# Reading text
◆ ◆ ◆
Therefore, this application provides a pod deployment method. According to the method, a quantity of pods corresponding to a user requirement may be determined in advance. An application management cluster may deploy the quantity of pods at one time, to avoid a problem that some users fail to access an application because the quantity of pods cannot meet a requirement imposed when the user accesses the application.
It should be noted that, in this application, a function (or referred to as a method or an API) used to schedule an application requirement in a system may be defined in advance through an interface provided by the API server for an outside, so that a developer can deliver an application requirement scheduling instruction on a client. The application requirement scheduling instruction may include one or more of adding an application requirement, modifying an application requirement, deleting an application requirement, and querying an application requirement. An implementation of defining a function is described below by using adding an application requirement as an example.
In this application, the developer may invoke the function on the client and enter a corresponding parameter. It may also be understood that the developer may deliver, on the client to the API server, a scheduling instruction (which may be referred to as a first scheduling instruction) for adding an application requirement. The first scheduling instruction includes requirement information corresponding to application creation.
◆ ◆ ◆
# Data provided
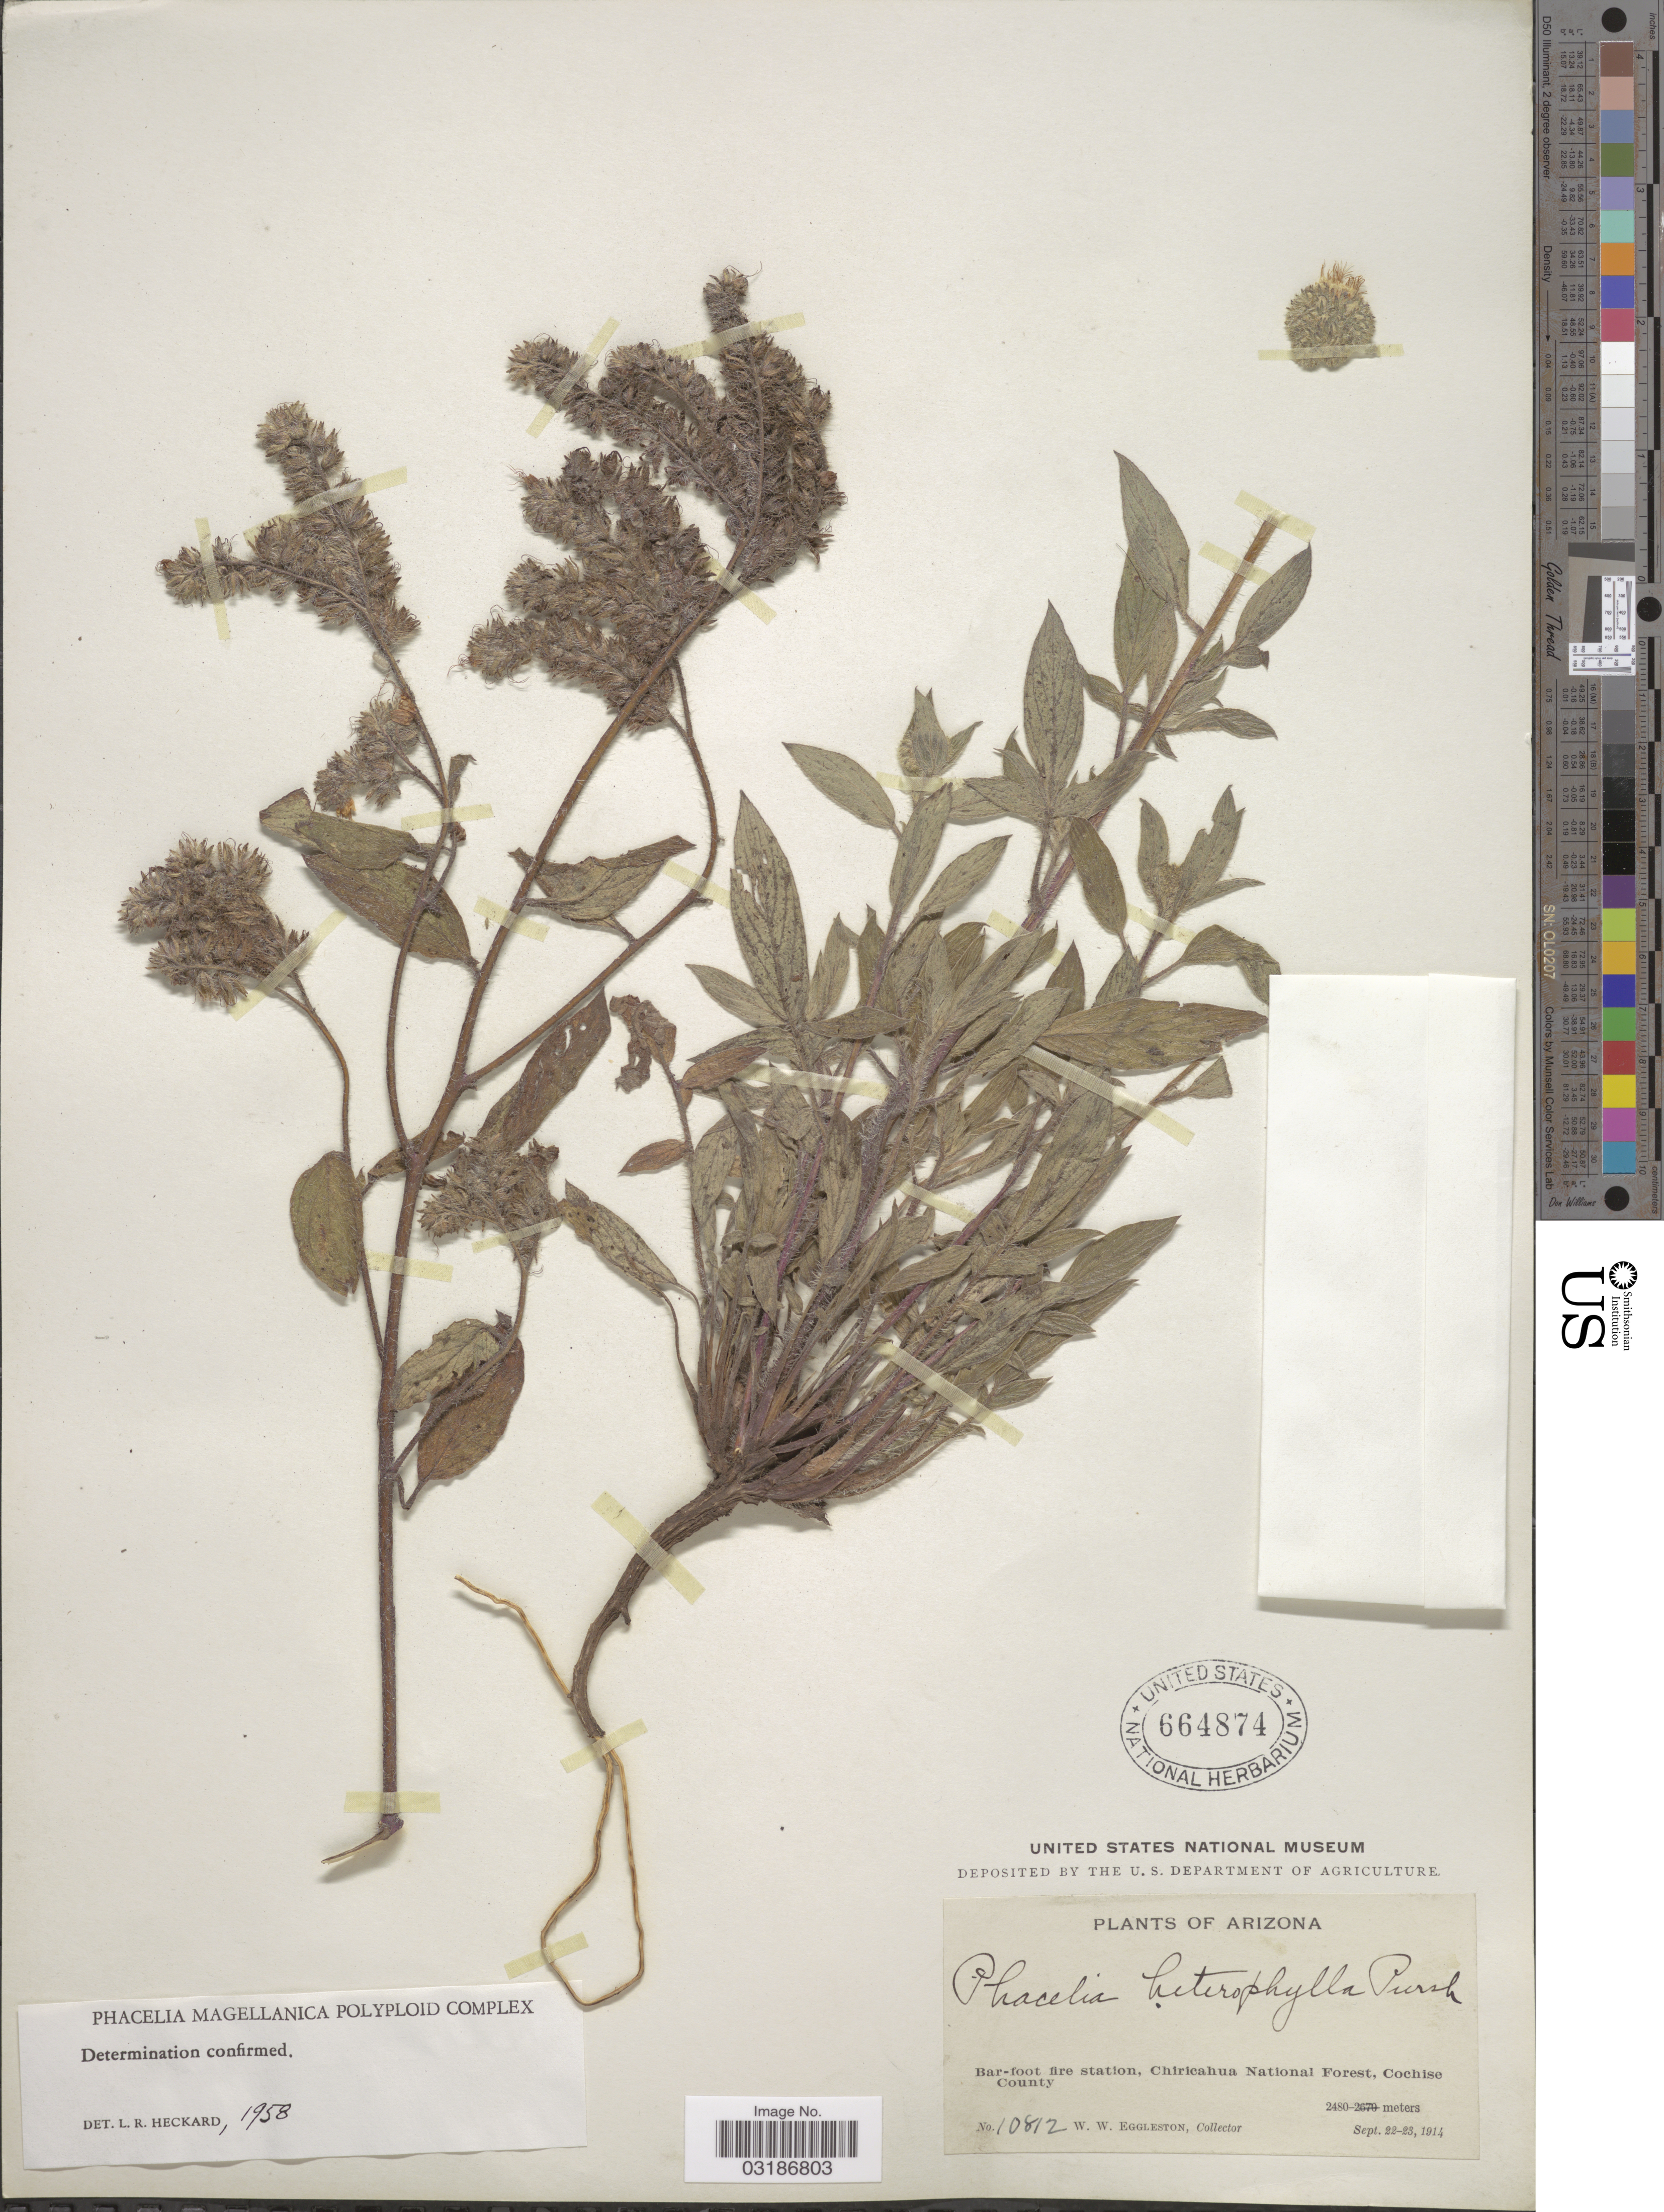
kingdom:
◆ ◆ ◆
# Exercise instructions
a) Copy the pod deployment text from "Therefore, this application" up to and including "accesses the application.", replacing "quantity of pods" with "number of pods".
b) According to the pod deployment text, what may the application requirement scheduling instruction include?

# Task-by-task results
a)
Therefore, this application provides a pod deployment method. According to the method, a number of pods corresponding to a user requirement may be determined in advance. An application management cluster may deploy the number of pods at one time, to avoid a problem that some users fail to access an application because the number of pods cannot meet a requirement imposed when the user accesses the application.

b) It may include one or more of adding, modifying, deleting, and querying an application requirement.